━━ Quoted passage
Other dates and posterior facts will powerfully determine the construction
of characters.
In
1935, there is the Communist Intentona in Brazil. In 1936, Prestes
is arrested and his wife, Olga Benário, a German Jew, who was
an official of the Red Army is deported to Hitler's Germany. Getúlio
Vargas manages to persuade Congress to create a National Security
Tribunal to punish the insurgents. Still in the same year, the Civil
War erupts in Spain. That confrontation involved all the European
nations and constituted a sort of general rehearsal for the Second
World War, detonated in 1939, a circumstance extensively exploited
by Amado.
In
1937, the "integralistas" (Brazilian-style fascists) launched
Plínio Salgado as a candidate to the presidential elections
of January of the coming year, but they were aborted in November 10
by the coup that consolidated the Estado Novo (New State) of Getúlio
Vargas in Brazil. To develop his history, Amado will concentrate in
one of the most turbulent periods of this century that up to this
day continues to generate extensive bibliographies. The action of
Os Subterrâneos is situated precisely between October
of 1937 (right before the Estado Novo and during the Spanish Civil
War) and it finishes November 7 of 1939, on the 23rd anniversary of
the proclamation of the Soviet regime in Russia.
━━━━
━━ Recorded data
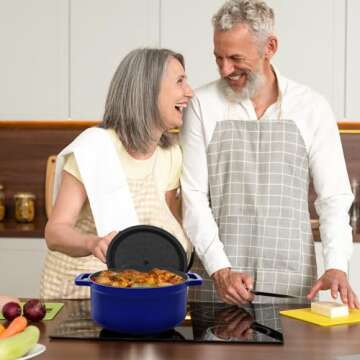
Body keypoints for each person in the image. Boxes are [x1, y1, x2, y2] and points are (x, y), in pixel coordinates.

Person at [181, 0, 359, 307]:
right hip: (218, 281)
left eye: (236, 58)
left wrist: (337, 264)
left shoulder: (311, 107)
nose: (226, 69)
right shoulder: (202, 105)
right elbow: (192, 196)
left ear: (270, 46)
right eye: (218, 58)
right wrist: (221, 269)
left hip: (290, 283)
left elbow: (333, 199)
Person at [40, 48, 193, 299]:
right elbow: (55, 232)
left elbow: (171, 220)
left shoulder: (171, 154)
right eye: (180, 81)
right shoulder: (93, 148)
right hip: (82, 292)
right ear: (148, 90)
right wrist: (92, 243)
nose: (189, 91)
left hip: (140, 288)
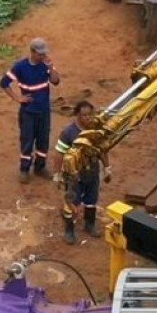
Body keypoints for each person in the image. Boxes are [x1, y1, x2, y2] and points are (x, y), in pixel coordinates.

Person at [0, 36, 61, 180]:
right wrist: (17, 98)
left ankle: (40, 167)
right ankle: (24, 170)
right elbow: (4, 83)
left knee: (43, 140)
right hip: (28, 112)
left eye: (44, 53)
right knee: (27, 141)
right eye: (40, 54)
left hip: (44, 111)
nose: (43, 56)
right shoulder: (20, 67)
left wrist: (51, 68)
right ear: (32, 52)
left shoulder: (46, 65)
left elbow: (55, 81)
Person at [55, 101, 104, 243]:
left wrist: (107, 168)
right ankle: (69, 230)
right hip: (74, 176)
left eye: (90, 115)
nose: (87, 118)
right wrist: (57, 174)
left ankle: (90, 224)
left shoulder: (95, 130)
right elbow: (59, 154)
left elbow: (102, 150)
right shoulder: (68, 133)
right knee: (71, 203)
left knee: (91, 200)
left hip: (92, 173)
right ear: (77, 115)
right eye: (84, 115)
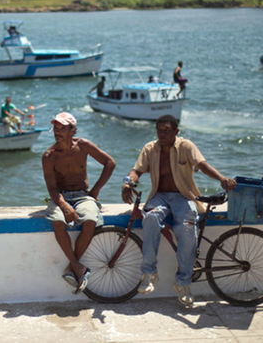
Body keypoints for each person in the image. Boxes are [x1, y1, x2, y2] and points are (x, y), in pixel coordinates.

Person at [121, 114, 236, 306]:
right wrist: (128, 182)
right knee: (150, 218)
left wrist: (222, 179)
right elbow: (137, 170)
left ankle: (184, 283)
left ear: (176, 131)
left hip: (184, 196)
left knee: (188, 228)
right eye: (159, 130)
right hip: (160, 195)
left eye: (166, 130)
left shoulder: (186, 146)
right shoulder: (150, 148)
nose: (162, 134)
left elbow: (202, 165)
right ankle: (149, 273)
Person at [42, 112, 116, 293]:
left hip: (83, 195)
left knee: (90, 220)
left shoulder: (83, 146)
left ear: (72, 131)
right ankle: (77, 267)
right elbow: (52, 188)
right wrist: (64, 206)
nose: (57, 132)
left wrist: (95, 190)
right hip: (60, 197)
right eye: (55, 128)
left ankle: (72, 266)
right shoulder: (49, 155)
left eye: (62, 129)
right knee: (58, 222)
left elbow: (110, 163)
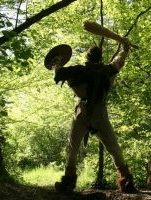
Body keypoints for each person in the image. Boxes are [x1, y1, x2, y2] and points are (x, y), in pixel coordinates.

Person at [53, 38, 137, 193]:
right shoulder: (108, 70)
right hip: (99, 115)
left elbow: (58, 73)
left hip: (81, 114)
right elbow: (119, 61)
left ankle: (68, 182)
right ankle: (126, 182)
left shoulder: (77, 71)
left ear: (87, 57)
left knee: (72, 148)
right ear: (100, 58)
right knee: (114, 149)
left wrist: (57, 61)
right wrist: (125, 49)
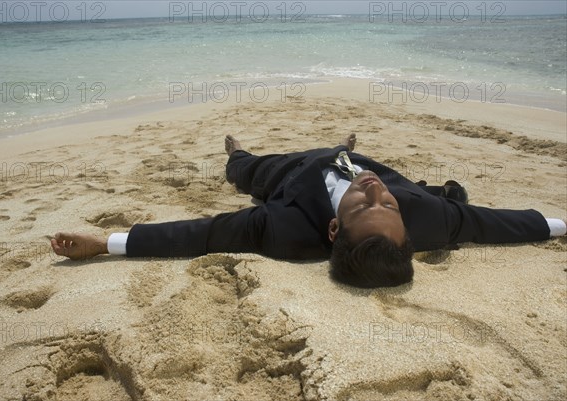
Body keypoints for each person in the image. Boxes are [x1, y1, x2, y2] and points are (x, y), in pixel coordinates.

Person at [51, 135, 566, 288]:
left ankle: (236, 151)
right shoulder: (423, 217)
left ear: (335, 227)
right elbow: (497, 224)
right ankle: (344, 146)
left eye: (370, 202)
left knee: (243, 172)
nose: (375, 191)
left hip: (292, 174)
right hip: (356, 158)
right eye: (388, 202)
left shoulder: (281, 229)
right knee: (432, 196)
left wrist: (108, 243)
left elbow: (203, 234)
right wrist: (560, 224)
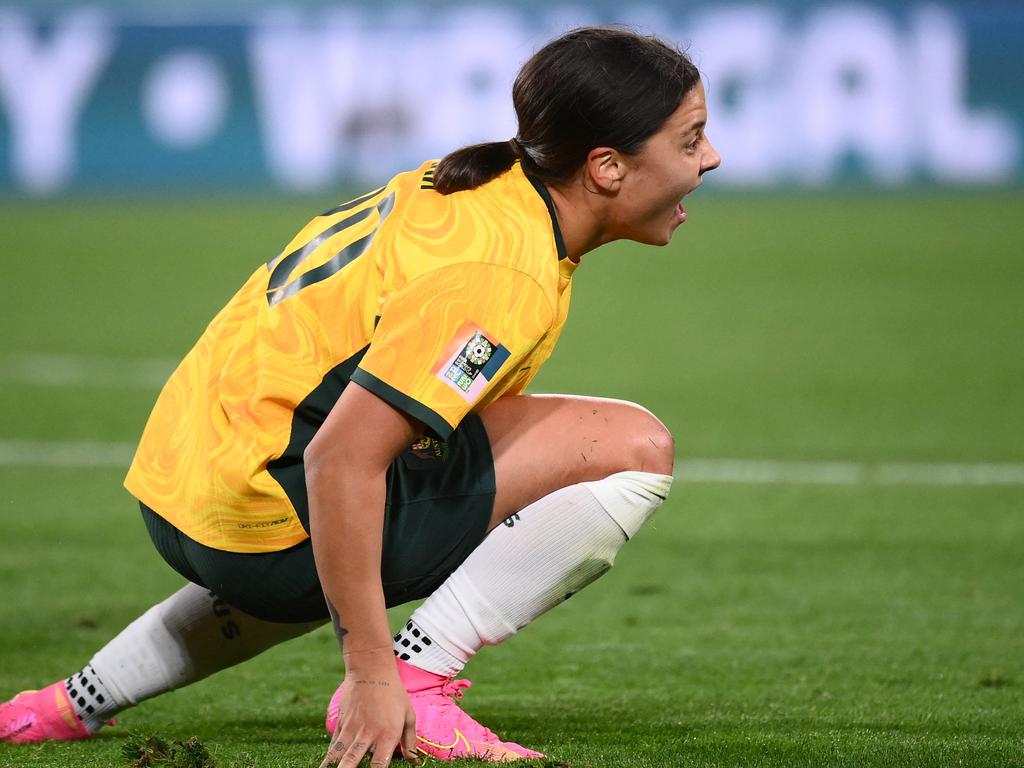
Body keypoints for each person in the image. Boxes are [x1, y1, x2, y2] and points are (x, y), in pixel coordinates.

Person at [0, 25, 720, 767]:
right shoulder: (504, 270)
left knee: (387, 484)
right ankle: (421, 682)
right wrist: (374, 673)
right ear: (605, 166)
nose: (712, 157)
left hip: (185, 484)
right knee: (631, 450)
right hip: (265, 513)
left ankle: (67, 704)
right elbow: (341, 462)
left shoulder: (470, 184)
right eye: (691, 138)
━━━━
■ Exercises to complete:
A) Does the passage on the historical setting of Os Subterrâneos agree with each statement below? Answer yes or no for each, quoting the words that decide it: (i) Olga Benário was deported to Germany in 1936; (ii) the presidential elections in which Plínio Salgado was a candidate were held in January; (iii) the action of Os Subterrâneos ends on November 7, 1939.
B) In the passage on the historical setting of Os Subterrâneos, what did Getúlio Vargas persuade Congress to create?
C) Write what comes next in the passage on the historical setting of Os Subterrâneos.

■ Answers for the exercise:
A)
(i) Yes: "In 1936, Prestes is arrested and his wife, Olga Benário, a German Jew, who was an official of the Red Army is deported to Hitler's Germany."
(ii) No: "but they were aborted in November 10 by the coup that consolidated the Estado Novo (New State) of Getúlio Vargas in Brazil."
(iii) Yes: "it finishes November 7 of 1939, on the 23rd anniversary of the proclamation of the Soviet regime in Russia."

B) A National Security Tribunal to punish the insurgents.

C)
Amado,
writer and militant, was responsible for various missions. The first
consisted of defending the ideals of 1917, incarnated in the figures
of Lenin and Stalin, powers invoked many times in the course of the
three volumes. Secondly, defending the Messiah that would save Brazil,
Luís Carlos Prestes. Not by chance, the trilogy ended with
his trial. They were secondary missions, but not less vital: denouncing
the Yankee imperialism, condemning the Trotskyist dissidence and portraying
Franco as a demon, and fustigating Vargas for having crushed the communist
activity since 1935.
His
characters are implausible puppets who lack self will, soaked in alcohol
if they are bourgeois or filled with absolute truth and mineral water
if they are workers or militants, always obedient to the orders emitted
from the banks of the Volga river.
The
book, composed of three volumes—Os Ásperos Tempos
(The Rough Times), Agonia da Noite (Night Agony) and
A Luz no Túnel (The Tunnel Light)—constituted
only the first part of a more vast trilogy with pretensions of being
the Brazilian War and Peace. They were published in May of 1954, a
year after Stalin's death and two years before the 20th Congress of
the Soviet Communist Party, which forced the author to interrupt his
work. For the second time, in Amado's literary journey his fiction
will be determined not by an analysis of the Brazilian reality but
by decisions taken in Moscow.
Omnipresence
of the New God
The
quintessential character of the novel is the Communist Party, ubiquitous
as the old Christian God and incarnated in the figure of Stalin. The
struggle of the Communist Party is the struggle—in the author's
view—of the Brazilian people against the tyranny of Vargas.
The external enemies are the United States, Germany, Franco and Salazar.
Without mentioning, of course, the IV International and the Trotskyists.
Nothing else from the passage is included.